Federal Reserve Gov. Lael Brainard on Wednesday (Dec. 18) outlined key risks associated with cryptocurrency in general and Facebook’s Libra in particular.
A member of the Board of Governors of the Federal Reserve System, Brainard spoke at the European Central Bank (ECB) colloquium in Frankfurt on “Monetary policy: the challenges ahead.” The event was in honor of ECB Executive Board member Benoît Coeuré.
“At the start of Benoît’s ECB term, bitcoin’s market capitalization was small, and only a handful of cryptocurrencies existed. In the eight years since then, bitcoin’s market capitalization has grown rapidly and now exceeds 100 billion euros, and thousands of cryptocurrencies have been created,” Brainard said in her speech.
Regarding some of the concerns with digital currency such as Libra, she pointed to anti-money laundering (AML), counter-terrorist financing (CTF) and know-your-customer (KYC) concerns as well as monetary policy implications. Brainard cited an industry report which found that roughly two-thirds of the 120 most popular cryptocurrency exchanges have weak frameworks to deal with AML, CTF and KYC practices.
“Statutory and regulatory protections on bank accounts in the United States mean that consumers can reasonably expect their deposits to be insured up to a limit,” said Brainard. “Not only is it not clear whether comparable protections will be in place with Libra, or what recourse consumers will have, but it is not even clear how much price risk consumers will face since they do not appear to have rights to the stablecoin’s underlying assets.”

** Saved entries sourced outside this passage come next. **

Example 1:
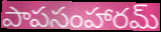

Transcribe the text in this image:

పాపసంహారమ్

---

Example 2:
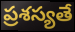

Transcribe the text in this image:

ప్రశస్యతే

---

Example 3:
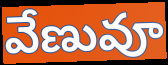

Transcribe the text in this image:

వేణువూ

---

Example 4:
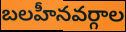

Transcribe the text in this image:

బలహీనవర్గాల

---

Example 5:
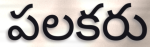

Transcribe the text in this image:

పలకరు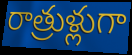
రాత్రుళ్లుగాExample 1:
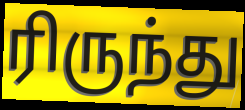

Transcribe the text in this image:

ரிருந்து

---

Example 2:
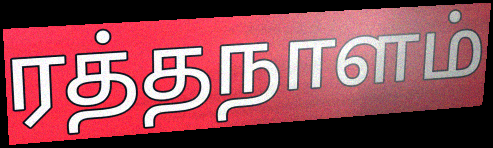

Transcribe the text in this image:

ரத்தநாளம்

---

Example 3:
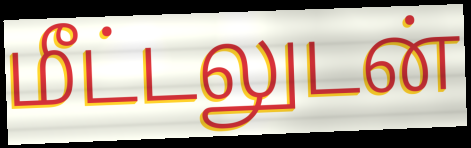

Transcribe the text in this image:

மீட்டலுடன்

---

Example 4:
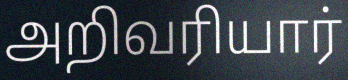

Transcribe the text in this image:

அறிவரியார்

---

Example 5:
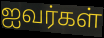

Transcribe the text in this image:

ஐவர்கள்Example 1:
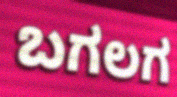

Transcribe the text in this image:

ಬಗಲಗ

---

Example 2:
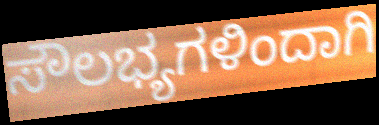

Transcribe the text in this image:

ಸೌಲಭ್ಯಗಳಿಂದಾಗಿ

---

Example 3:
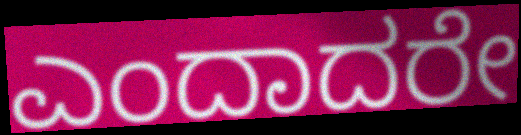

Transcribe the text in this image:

ಎಂದಾದರೇ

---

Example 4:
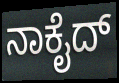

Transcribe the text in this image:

ನಾಕೈದ್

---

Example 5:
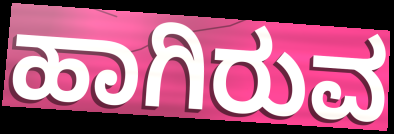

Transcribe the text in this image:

ಹಾಗಿರುವ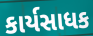
કાર્યસાધક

She said stablecoins (cryptocurrencies backed by fiat or securities) at global scale are “leading us to revisit questions over what form money can take, who or what can issue it, and how payments can be recorded and settled.”
Coins launched by big technology companies are of particularly concern because of how quickly they can scale globally, Brainard said. “Unlike social media platforms or ridesharing applications, payment systems cannot be designed as they develop, due to the nexus with consumers’ financial security.”

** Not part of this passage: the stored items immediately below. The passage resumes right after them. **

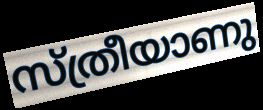
സ്ത്രീയാണുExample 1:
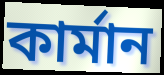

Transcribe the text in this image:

কার্মান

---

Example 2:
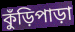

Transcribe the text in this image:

কুঁড়িপাড়া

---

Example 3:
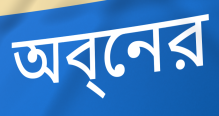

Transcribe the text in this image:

অব্নের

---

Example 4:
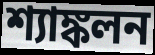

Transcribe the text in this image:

শ্যাঙ্কলন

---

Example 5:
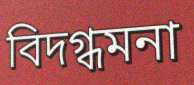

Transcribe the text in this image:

বিদগ্ধমনাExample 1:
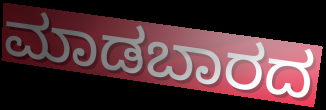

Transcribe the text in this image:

ಮಾಡಬಾರದ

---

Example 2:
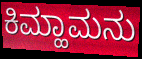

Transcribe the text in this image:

ಕಿಮ್ಹಾಮನು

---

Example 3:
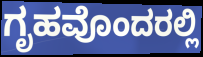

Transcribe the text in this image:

ಗೃಹವೊಂದರಲ್ಲಿ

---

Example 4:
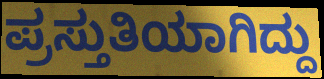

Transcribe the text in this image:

ಪ್ರಸ್ತುತಿಯಾಗಿದ್ದು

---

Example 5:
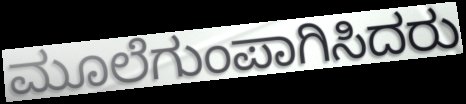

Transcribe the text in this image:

ಮೂಲೆಗುಂಪಾಗಿಸಿದರು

She also pointed to quick adoption in the payments environment. In five years, Venmo transactions grew over 66 times to $21 billion. Mobile payments reached $8.2 trillion.
India’s Unified Payments Interface (UPI) grew nearly 400 times to $500 million between the fourth quarter of 2016 and the first quarter of 2019.
In October, Brainard said a stablecoin like Libra could make central banks’ efforts to conduct monetary policy “complicated.”
“Libra, and indeed any stablecoin project with global scale and scope, must address a core set of legal and regulatory challenges before it can facilitate a first payment,” she said at the time.